*** Data extracts Section Begins ***

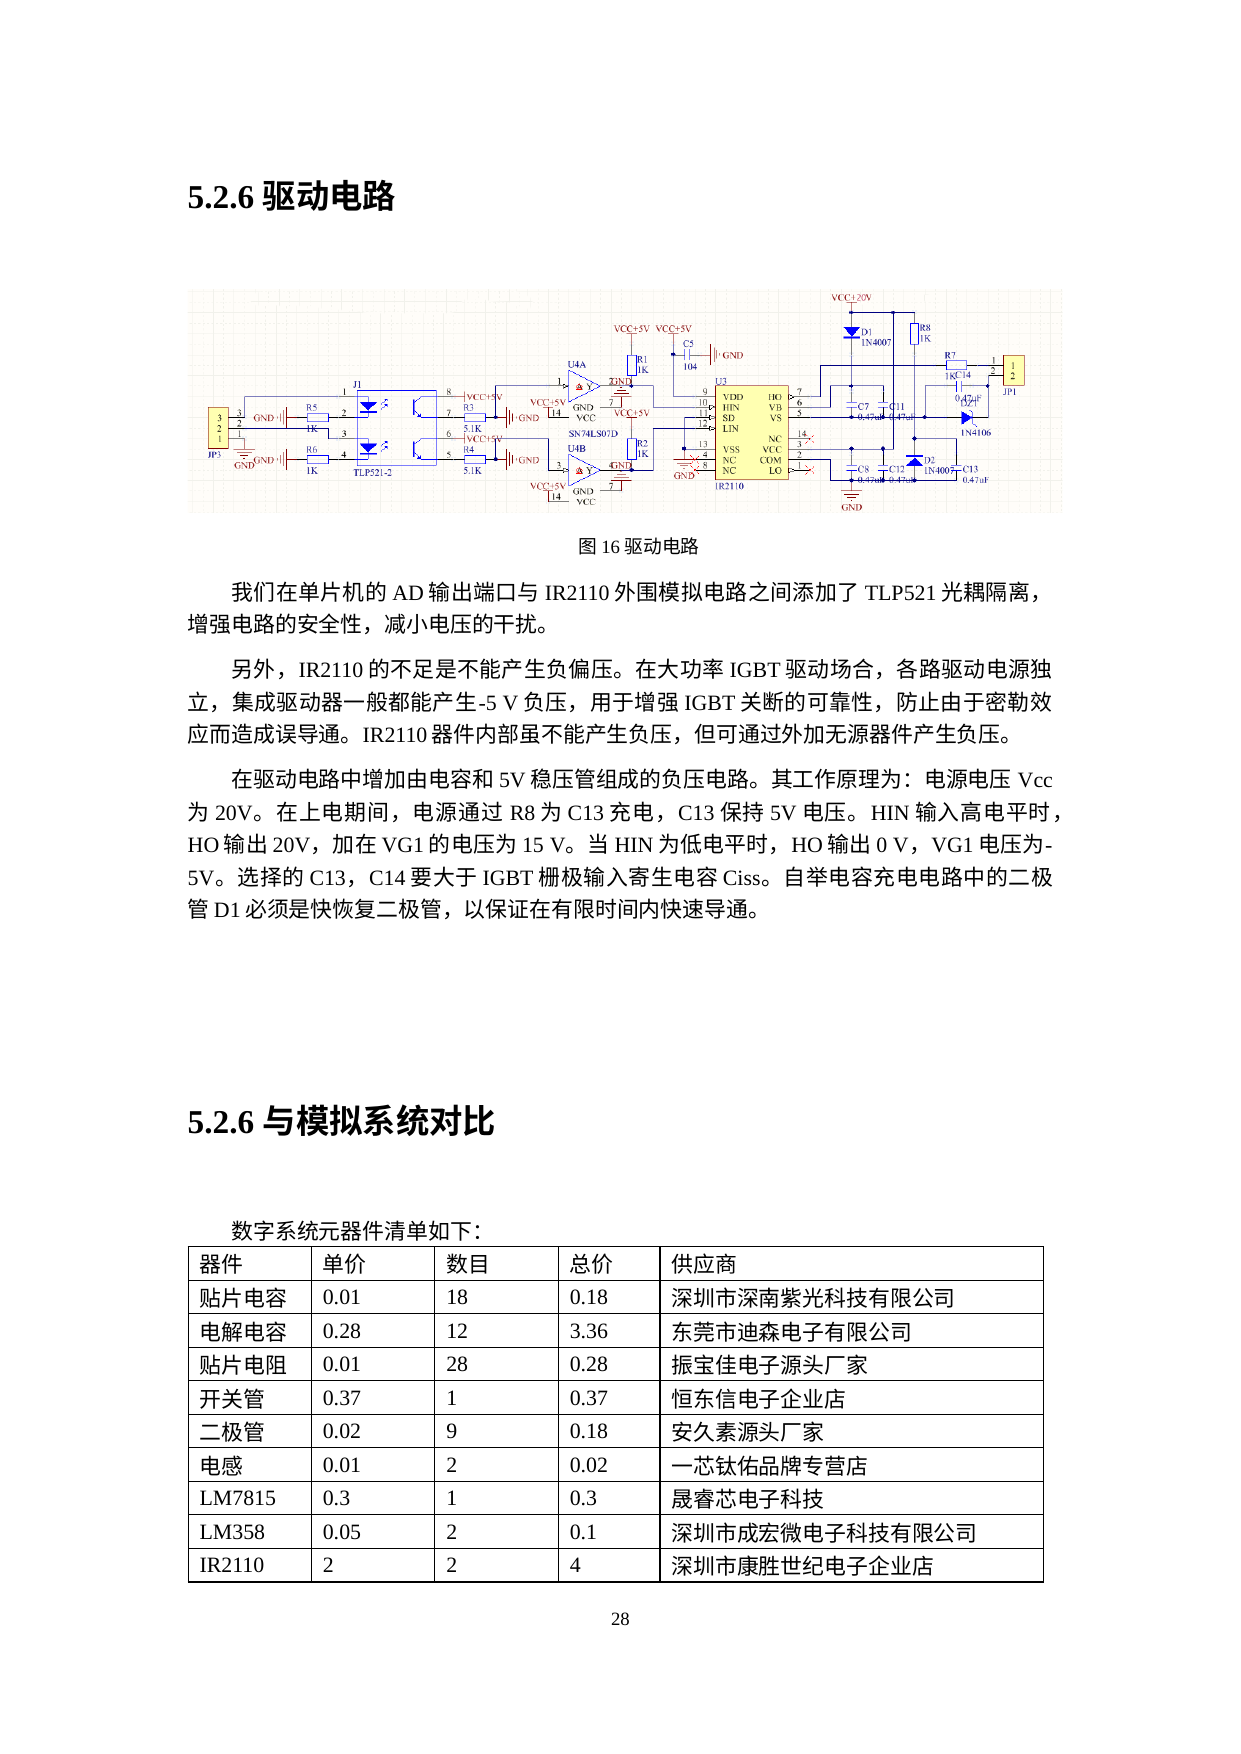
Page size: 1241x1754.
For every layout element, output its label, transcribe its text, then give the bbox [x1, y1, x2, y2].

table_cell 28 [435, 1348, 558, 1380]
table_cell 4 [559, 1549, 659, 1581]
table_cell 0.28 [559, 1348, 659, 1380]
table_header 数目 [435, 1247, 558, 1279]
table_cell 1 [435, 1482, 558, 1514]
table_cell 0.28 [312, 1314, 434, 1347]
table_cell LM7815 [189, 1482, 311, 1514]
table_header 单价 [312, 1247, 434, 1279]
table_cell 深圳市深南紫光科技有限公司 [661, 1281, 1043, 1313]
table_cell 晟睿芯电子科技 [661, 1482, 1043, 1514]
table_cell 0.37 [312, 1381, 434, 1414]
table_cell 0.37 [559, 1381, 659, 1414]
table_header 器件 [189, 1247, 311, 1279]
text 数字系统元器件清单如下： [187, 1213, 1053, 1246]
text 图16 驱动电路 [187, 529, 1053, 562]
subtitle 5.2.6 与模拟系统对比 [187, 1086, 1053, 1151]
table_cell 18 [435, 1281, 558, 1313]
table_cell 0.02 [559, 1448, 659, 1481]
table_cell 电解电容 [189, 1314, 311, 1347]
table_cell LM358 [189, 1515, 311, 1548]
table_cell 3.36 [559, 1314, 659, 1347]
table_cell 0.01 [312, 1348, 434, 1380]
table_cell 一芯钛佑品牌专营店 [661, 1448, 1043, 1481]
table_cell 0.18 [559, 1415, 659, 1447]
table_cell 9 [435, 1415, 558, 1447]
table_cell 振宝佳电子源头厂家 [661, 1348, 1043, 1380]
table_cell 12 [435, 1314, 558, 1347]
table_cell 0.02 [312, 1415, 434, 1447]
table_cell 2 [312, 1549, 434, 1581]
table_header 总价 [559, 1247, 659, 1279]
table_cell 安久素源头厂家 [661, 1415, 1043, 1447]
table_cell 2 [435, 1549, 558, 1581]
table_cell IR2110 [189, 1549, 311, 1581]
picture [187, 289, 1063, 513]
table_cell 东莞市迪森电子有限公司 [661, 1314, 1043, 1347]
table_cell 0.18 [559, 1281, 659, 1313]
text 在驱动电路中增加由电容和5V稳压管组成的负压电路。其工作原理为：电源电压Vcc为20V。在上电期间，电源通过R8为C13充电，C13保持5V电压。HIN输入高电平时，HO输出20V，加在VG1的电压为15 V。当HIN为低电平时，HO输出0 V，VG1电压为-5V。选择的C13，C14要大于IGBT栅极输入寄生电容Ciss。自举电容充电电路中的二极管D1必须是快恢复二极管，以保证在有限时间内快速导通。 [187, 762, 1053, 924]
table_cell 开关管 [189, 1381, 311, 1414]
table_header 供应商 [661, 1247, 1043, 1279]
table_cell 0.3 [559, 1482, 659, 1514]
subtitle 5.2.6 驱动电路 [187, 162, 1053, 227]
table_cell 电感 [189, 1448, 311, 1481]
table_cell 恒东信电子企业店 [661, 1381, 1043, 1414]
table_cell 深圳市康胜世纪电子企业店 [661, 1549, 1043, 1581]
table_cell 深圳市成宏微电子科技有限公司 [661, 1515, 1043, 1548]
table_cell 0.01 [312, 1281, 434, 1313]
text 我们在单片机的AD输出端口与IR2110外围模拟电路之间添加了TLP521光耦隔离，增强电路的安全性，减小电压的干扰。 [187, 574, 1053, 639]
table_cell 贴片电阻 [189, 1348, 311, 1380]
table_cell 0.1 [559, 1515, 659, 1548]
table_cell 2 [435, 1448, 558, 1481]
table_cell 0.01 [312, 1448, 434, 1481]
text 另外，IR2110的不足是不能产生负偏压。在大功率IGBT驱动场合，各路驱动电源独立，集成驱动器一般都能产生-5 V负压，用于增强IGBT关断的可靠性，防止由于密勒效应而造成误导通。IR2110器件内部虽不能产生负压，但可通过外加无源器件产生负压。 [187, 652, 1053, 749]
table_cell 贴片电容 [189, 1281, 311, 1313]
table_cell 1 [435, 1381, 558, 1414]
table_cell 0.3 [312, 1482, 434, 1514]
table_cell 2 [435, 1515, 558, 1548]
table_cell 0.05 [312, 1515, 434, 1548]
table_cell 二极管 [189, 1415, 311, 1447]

*** Data extracts Section Ends ***

# Your objective:
All lines of the records above with the word "text" in them are to be copied.

# Written solution:
For every layout element, output its label, transcribe its text, then give the bbox [x1, y1, x2, y2].
text 数字系统元器件清单如下： [187, 1213, 1053, 1246]
text 图16 驱动电路 [187, 529, 1053, 562]
text 在驱动电路中增加由电容和5V稳压管组成的负压电路。其工作原理为：电源电压Vcc为20V。在上电期间，电源通过R8为C13充电，C13保持5V电压。HIN输入高电平时，HO输出20V，加在VG1的电压为15 V。当HIN为低电平时，HO输出0 V，VG1电压为-5V。选择的C13，C14要大于IGBT栅极输入寄生电容Ciss。自举电容充电电路中的二极管D1必须是快恢复二极管，以保证在有限时间内快速导通。 [187, 762, 1053, 924]
text 我们在单片机的AD输出端口与IR2110外围模拟电路之间添加了TLP521光耦隔离，增强电路的安全性，减小电压的干扰。 [187, 574, 1053, 639]
text 另外，IR2110的不足是不能产生负偏压。在大功率IGBT驱动场合，各路驱动电源独立，集成驱动器一般都能产生-5 V负压，用于增强IGBT关断的可靠性，防止由于密勒效应而造成误导通。IR2110器件内部虽不能产生负压，但可通过外加无源器件产生负压。 [187, 652, 1053, 749]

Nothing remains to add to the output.